» **What the exercise asks**
Your copy should hold every record exactly and no images.

» **Excerpted data**

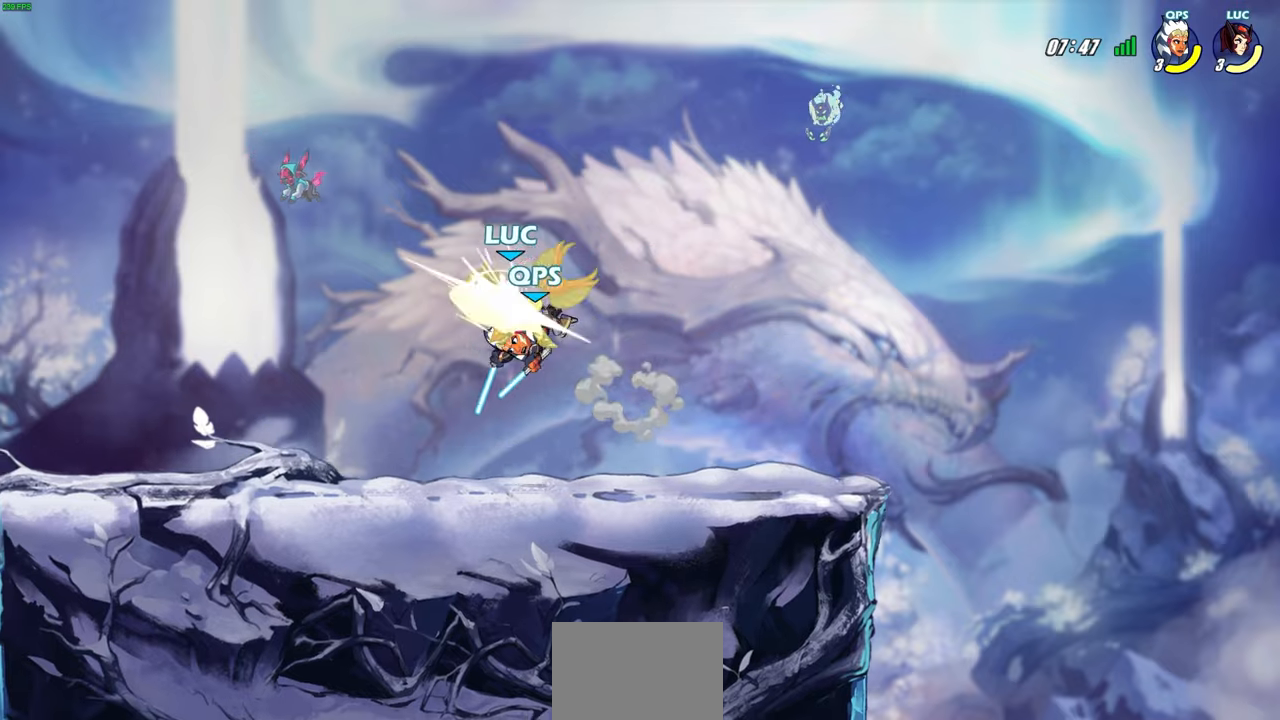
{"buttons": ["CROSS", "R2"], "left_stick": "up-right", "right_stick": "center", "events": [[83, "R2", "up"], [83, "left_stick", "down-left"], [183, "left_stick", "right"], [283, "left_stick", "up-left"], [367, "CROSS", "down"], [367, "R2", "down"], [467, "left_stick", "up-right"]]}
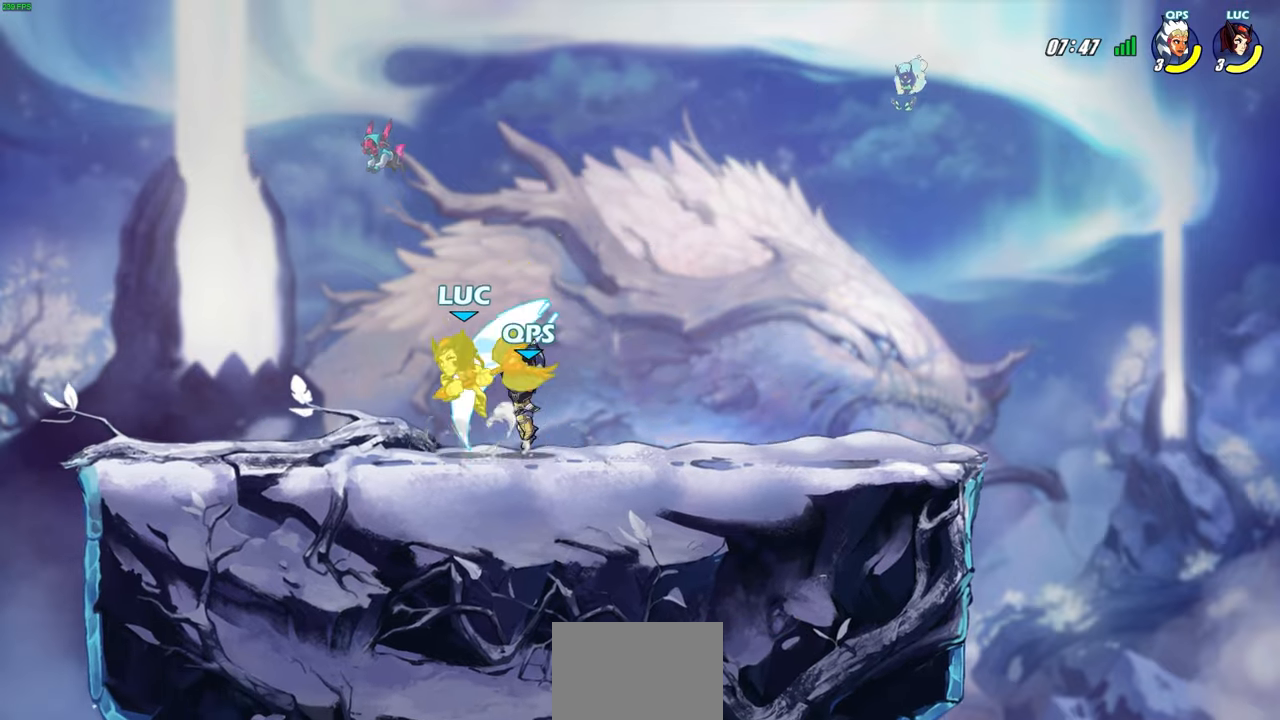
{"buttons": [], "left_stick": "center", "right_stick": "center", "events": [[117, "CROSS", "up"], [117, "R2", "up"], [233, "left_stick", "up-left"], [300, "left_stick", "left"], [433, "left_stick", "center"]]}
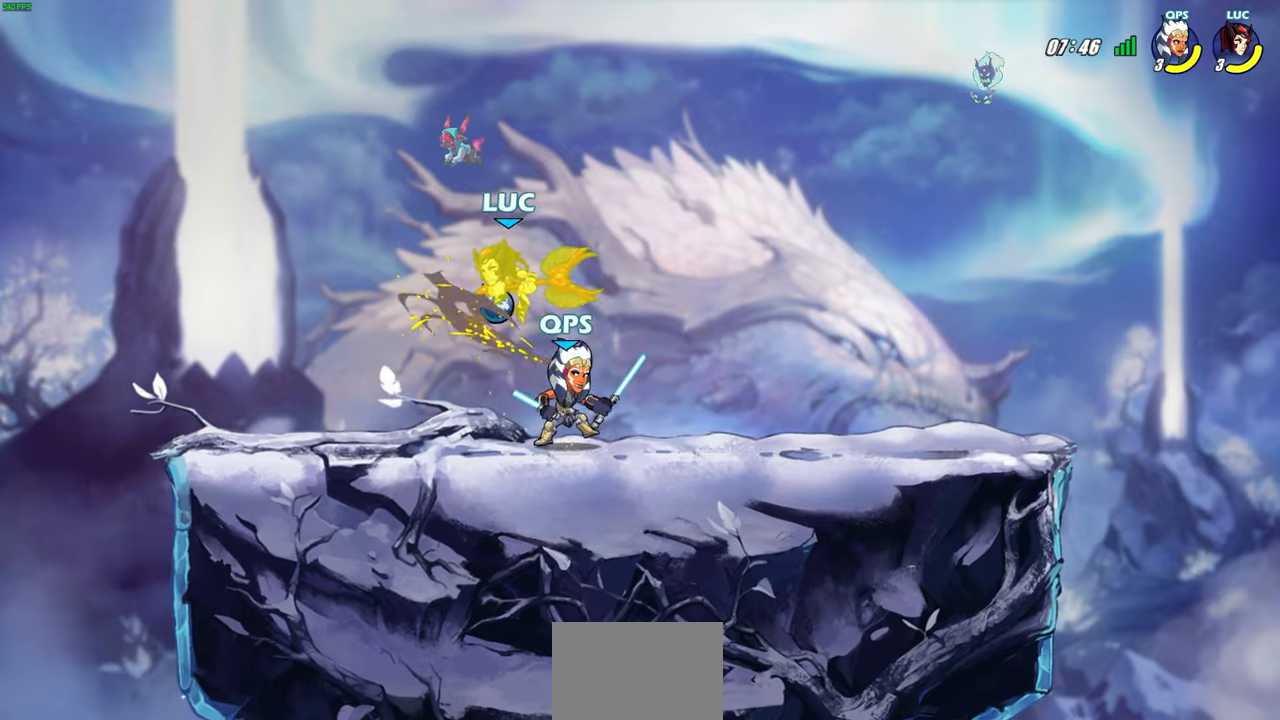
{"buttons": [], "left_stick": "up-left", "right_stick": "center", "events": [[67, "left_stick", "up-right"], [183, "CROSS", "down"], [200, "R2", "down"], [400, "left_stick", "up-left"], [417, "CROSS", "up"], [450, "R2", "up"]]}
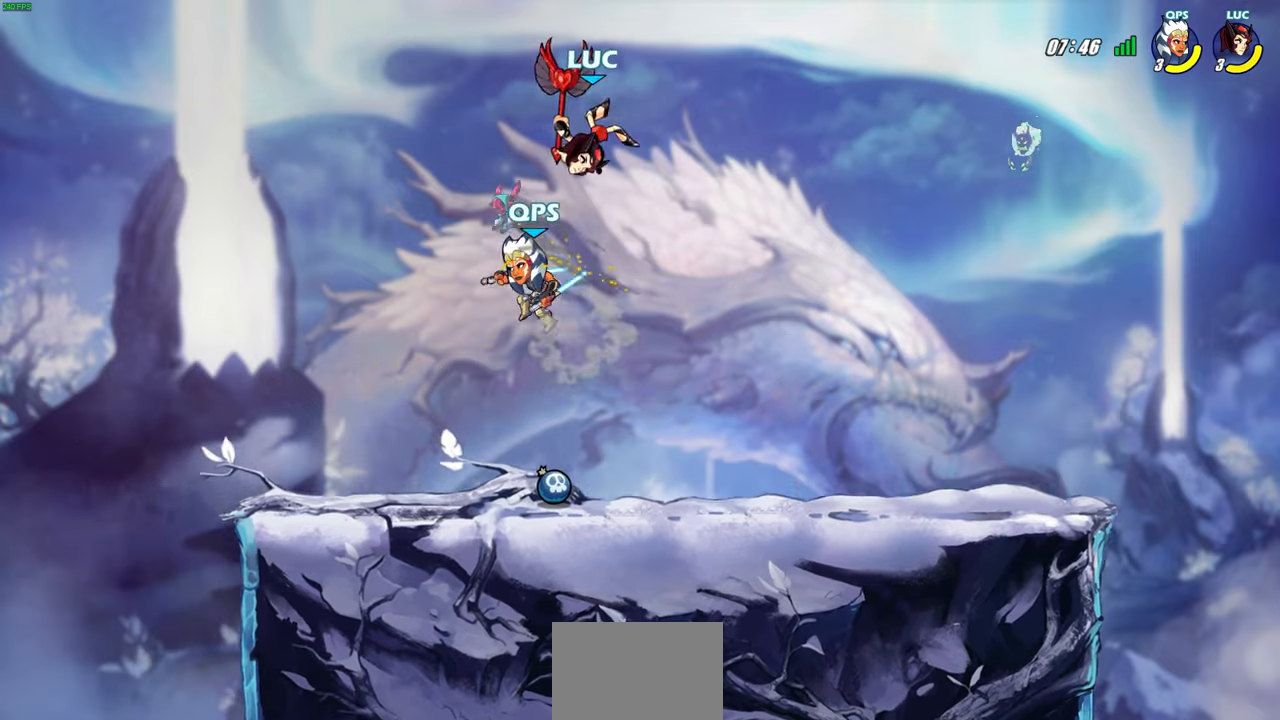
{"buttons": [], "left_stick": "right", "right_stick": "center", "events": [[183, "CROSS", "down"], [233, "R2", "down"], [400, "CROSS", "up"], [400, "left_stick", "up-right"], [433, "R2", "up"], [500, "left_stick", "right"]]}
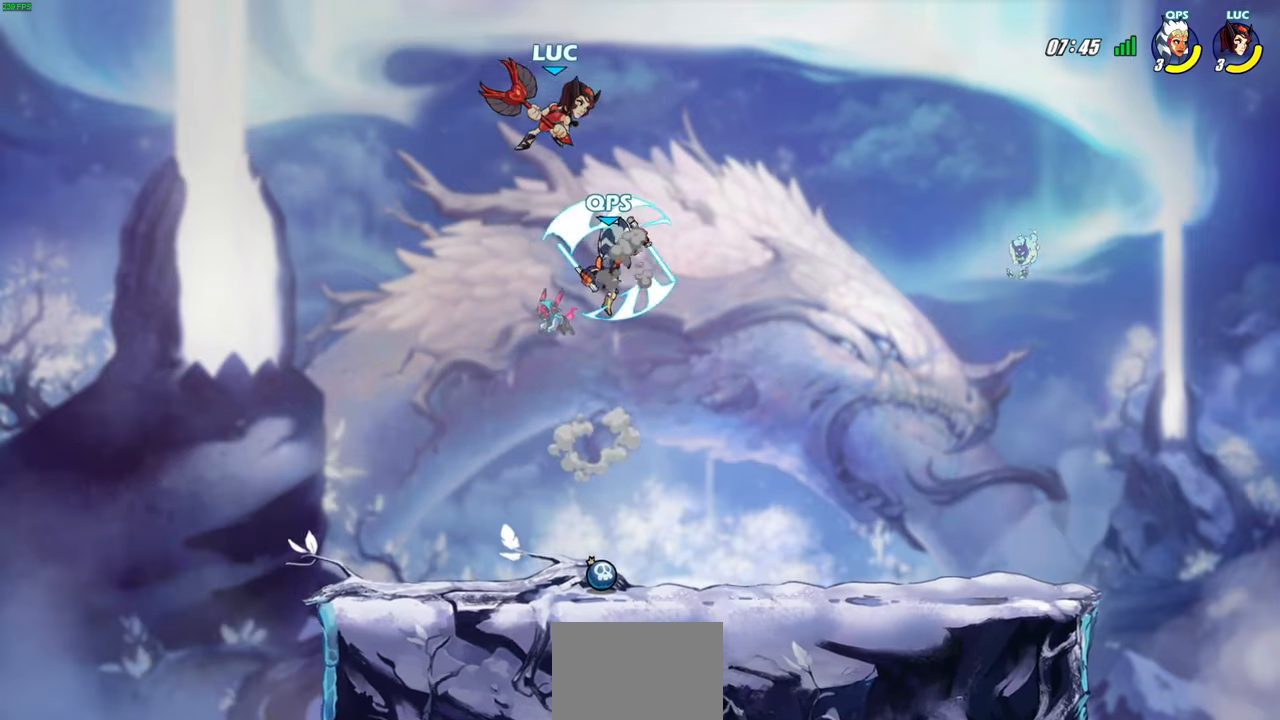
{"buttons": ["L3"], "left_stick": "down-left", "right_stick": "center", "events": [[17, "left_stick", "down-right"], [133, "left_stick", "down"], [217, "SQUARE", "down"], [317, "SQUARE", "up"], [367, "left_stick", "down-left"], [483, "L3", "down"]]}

» **Reply**
{"buttons": ["CROSS", "R2"], "left_stick": "up-right", "right_stick": "center", "events": [[83, "R2", "up"], [83, "left_stick", "down-left"], [183, "left_stick", "right"], [283, "left_stick", "up-left"], [367, "CROSS", "down"], [367, "R2", "down"], [467, "left_stick", "up-right"]]}
{"buttons": [], "left_stick": "center", "right_stick": "center", "events": [[117, "CROSS", "up"], [117, "R2", "up"], [233, "left_stick", "up-left"], [300, "left_stick", "left"], [433, "left_stick", "center"]]}
{"buttons": [], "left_stick": "up-left", "right_stick": "center", "events": [[67, "left_stick", "up-right"], [183, "CROSS", "down"], [200, "R2", "down"], [400, "left_stick", "up-left"], [417, "CROSS", "up"], [450, "R2", "up"]]}
{"buttons": [], "left_stick": "right", "right_stick": "center", "events": [[183, "CROSS", "down"], [233, "R2", "down"], [400, "CROSS", "up"], [400, "left_stick", "up-right"], [433, "R2", "up"], [500, "left_stick", "right"]]}
{"buttons": ["L3"], "left_stick": "down-left", "right_stick": "center", "events": [[17, "left_stick", "down-right"], [133, "left_stick", "down"], [217, "SQUARE", "down"], [317, "SQUARE", "up"], [367, "left_stick", "down-left"], [483, "L3", "down"]]}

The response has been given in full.